(Dataset excerpts)
________________
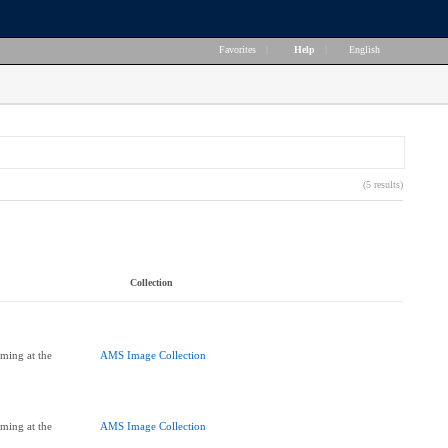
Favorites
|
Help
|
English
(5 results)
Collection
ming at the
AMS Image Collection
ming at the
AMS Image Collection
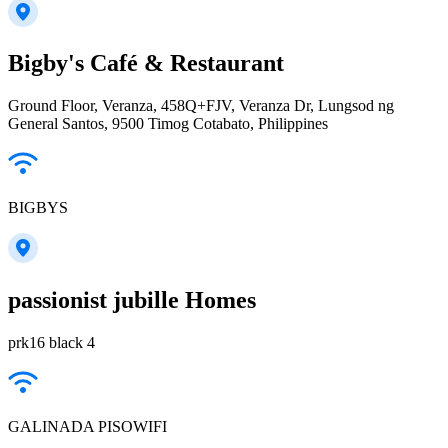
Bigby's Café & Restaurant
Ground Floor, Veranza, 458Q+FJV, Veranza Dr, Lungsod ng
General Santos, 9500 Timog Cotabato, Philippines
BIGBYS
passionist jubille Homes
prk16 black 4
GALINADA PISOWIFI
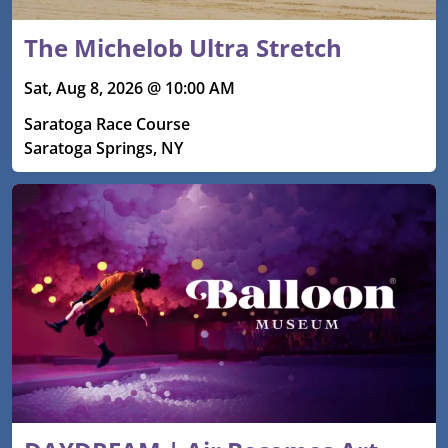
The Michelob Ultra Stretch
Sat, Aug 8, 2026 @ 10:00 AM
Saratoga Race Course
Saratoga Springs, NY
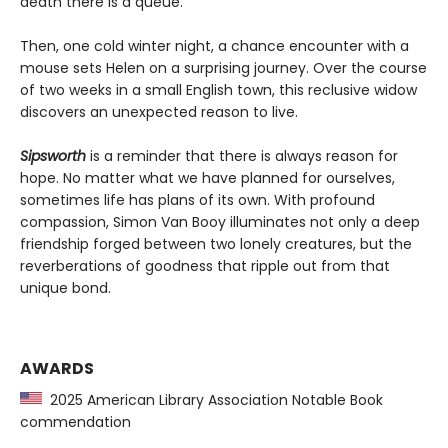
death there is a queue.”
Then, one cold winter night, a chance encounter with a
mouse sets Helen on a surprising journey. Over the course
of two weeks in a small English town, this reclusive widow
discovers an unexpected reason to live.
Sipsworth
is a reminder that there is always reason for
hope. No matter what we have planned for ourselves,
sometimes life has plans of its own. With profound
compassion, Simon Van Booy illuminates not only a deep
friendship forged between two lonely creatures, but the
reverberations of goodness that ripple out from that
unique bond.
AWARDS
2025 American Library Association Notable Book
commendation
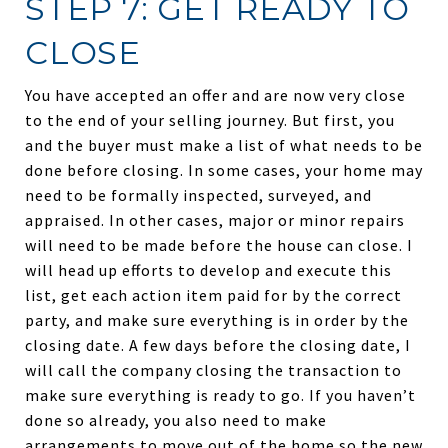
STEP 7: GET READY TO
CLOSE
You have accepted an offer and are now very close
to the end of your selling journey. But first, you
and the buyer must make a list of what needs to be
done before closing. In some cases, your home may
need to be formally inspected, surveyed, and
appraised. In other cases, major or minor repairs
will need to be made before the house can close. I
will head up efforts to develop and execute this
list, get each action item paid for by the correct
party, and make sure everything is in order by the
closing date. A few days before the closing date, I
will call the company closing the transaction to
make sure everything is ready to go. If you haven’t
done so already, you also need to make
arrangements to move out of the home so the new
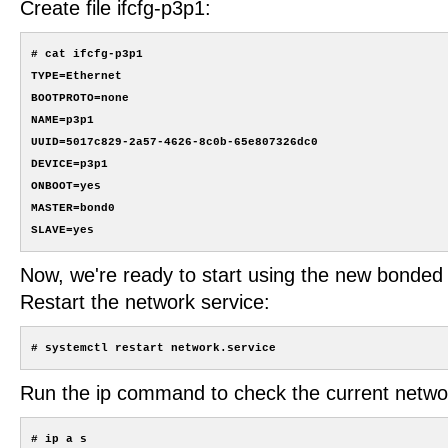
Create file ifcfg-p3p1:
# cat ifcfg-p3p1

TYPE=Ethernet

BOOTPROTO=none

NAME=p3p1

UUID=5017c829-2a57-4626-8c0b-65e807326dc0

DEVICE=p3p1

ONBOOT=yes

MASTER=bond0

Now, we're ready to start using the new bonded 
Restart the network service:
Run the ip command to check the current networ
________________
→ **TASK TO CARRY OUT**: The lines you need are those containing "that"; find them in the records and copy them.

→ **SOLUTION TO THIS TASK**:
is a reminder that there is always reason for
reverberations of goodness that ripple out from that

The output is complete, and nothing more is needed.